-- begin Text shown --

With a certain Florida neighborhood watch group so much in the news, New Yorkers might be puzzled to note that we have such groups operating here as well. And not only within gated communities either, and not necessarily privately funded. So let’s take a look at New York City’s own paramilitary, quasi-religious and City Council funded neighborhood watch groups, the founder of one of which is currently a leading candidate for City Council.
Chaim Deutsch, founder of the Flatbush Shomrim, (Hebrew for “watchers”) is hoping to succeed his boss Council Member Michael Nelson in the 48th CD, straddling Ocean Avenue and crossing Sheepshead Bay to encompass Brighton and Manhattan Beach. The Flatbush Shomrim, founded in 1991 in the immediate wake of the Crown Heights riots, is staffed primarily by Orthodox Jewish men (typically “married or divorced”) who patrol the neighborhood and ostensibly serve strictly as the “eyes and ears” for the police. There are a number of these Jewish shomrim groups throughout Brooklyn, and they operate in loose conjunction with each other.
The problem is that the shomrim, as neighborhood watchmen everywhere seem to do, sometimes get carried away with the grandeur of their own self-appointed authority. In 2011, for example, when Leiby Kletzky disappeared on his way home, his parents notified not the NYPD, but the local shomrim organization, the Brooklyn South Shomrim, which called upon the Flatbush Shomrim to help look for the child. Neither group contacted the police, although the boy’s father eventually did. Unfortunately the amateur detectives wasted precious time examining security footage and his abductor killed the boy.

-- end Text shown --

# What you will do
• A. In the listing below, repeat word for word the part that opens with the line containing "family: Asteraceae" and runs through the end of the listing.
• B. Continue the article on New York City's neighborhood watch groups, picking up after its last sentence.

-- begin Dataset excerpts --

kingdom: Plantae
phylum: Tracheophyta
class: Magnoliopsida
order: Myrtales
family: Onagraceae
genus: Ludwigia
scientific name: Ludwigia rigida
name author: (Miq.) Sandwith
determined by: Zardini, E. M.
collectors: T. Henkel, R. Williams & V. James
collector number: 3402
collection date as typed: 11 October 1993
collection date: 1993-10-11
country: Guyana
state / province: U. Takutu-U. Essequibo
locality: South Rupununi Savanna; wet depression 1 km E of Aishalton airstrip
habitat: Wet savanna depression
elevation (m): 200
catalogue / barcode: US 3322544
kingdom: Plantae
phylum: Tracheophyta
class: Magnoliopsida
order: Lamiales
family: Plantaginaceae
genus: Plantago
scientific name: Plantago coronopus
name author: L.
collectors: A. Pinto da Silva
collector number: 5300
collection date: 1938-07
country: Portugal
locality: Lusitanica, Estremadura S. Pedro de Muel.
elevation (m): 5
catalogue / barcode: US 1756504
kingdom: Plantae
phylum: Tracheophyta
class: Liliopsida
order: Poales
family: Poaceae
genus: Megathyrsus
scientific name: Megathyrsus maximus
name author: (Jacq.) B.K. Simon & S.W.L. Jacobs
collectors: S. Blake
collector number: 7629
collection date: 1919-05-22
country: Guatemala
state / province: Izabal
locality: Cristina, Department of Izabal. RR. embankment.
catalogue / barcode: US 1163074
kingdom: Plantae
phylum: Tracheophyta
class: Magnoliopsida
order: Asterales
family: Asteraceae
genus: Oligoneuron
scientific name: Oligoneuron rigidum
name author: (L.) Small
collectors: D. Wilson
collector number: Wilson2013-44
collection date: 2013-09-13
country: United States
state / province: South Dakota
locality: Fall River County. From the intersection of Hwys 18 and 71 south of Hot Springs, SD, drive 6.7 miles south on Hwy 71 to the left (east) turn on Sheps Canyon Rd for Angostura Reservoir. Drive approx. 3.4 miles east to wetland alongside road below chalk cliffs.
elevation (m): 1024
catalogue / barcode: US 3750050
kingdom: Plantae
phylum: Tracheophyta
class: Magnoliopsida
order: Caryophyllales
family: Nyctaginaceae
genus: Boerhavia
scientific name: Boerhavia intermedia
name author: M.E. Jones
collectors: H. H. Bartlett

-- end Dataset excerpts --

# Answers to each task
• A.
family: Asteraceae
genus: Oligoneuron
scientific name: Oligoneuron rigidum
name author: (L.) Small
collectors: D. Wilson
collector number: Wilson2013-44
collection date: 2013-09-13
country: United States
state / province: South Dakota
locality: Fall River County. From the intersection of Hwys 18 and 71 south of Hot Springs, SD, drive 6.7 miles south on Hwy 71 to the left (east) turn on Sheps Canyon Rd for Angostura Reservoir. Drive approx. 3.4 miles east to wetland alongside road below chalk cliffs.
elevation (m): 1024
catalogue / barcode: US 3750050
kingdom: Plantae
phylum: Tracheophyta
class: Magnoliopsida
order: Caryophyllales
family: Nyctaginaceae
genus: Boerhavia
scientific name: Boerhavia intermedia
name author: M.E. Jones
collectors: H. H. Bartlett

• B.
The Flatbush Shomrim receives public funding, in substantial amounts. The 2014 budget earmarks $63,500 for the group in discretionary funding, from Council Members Michael Nelson, Lew Fidler, Jumaane Williams, and David Greenfield, in descending order of amounts given. The Flatbush Shomrim also possesses a $250,000 command and control van, modeled on and decorated like an NYPD vehicle, which was paid for by Council funding in 2009. The group operates in close conjunction with the local precinct, and acts much like a quasi-auxiliary force, with special jackets and flashing lights on their vehicles.
Chaim Deutsch is a Council employee, working as “chief of operations” for CM Michael Nelson. Because his boss provides so much funding to the Flatbush Shomrim, Deutsch is no longer listed as an officer of the organization in its IRS documents. But he is still closely associated with the group, and is frequently mentioned as its “leader.”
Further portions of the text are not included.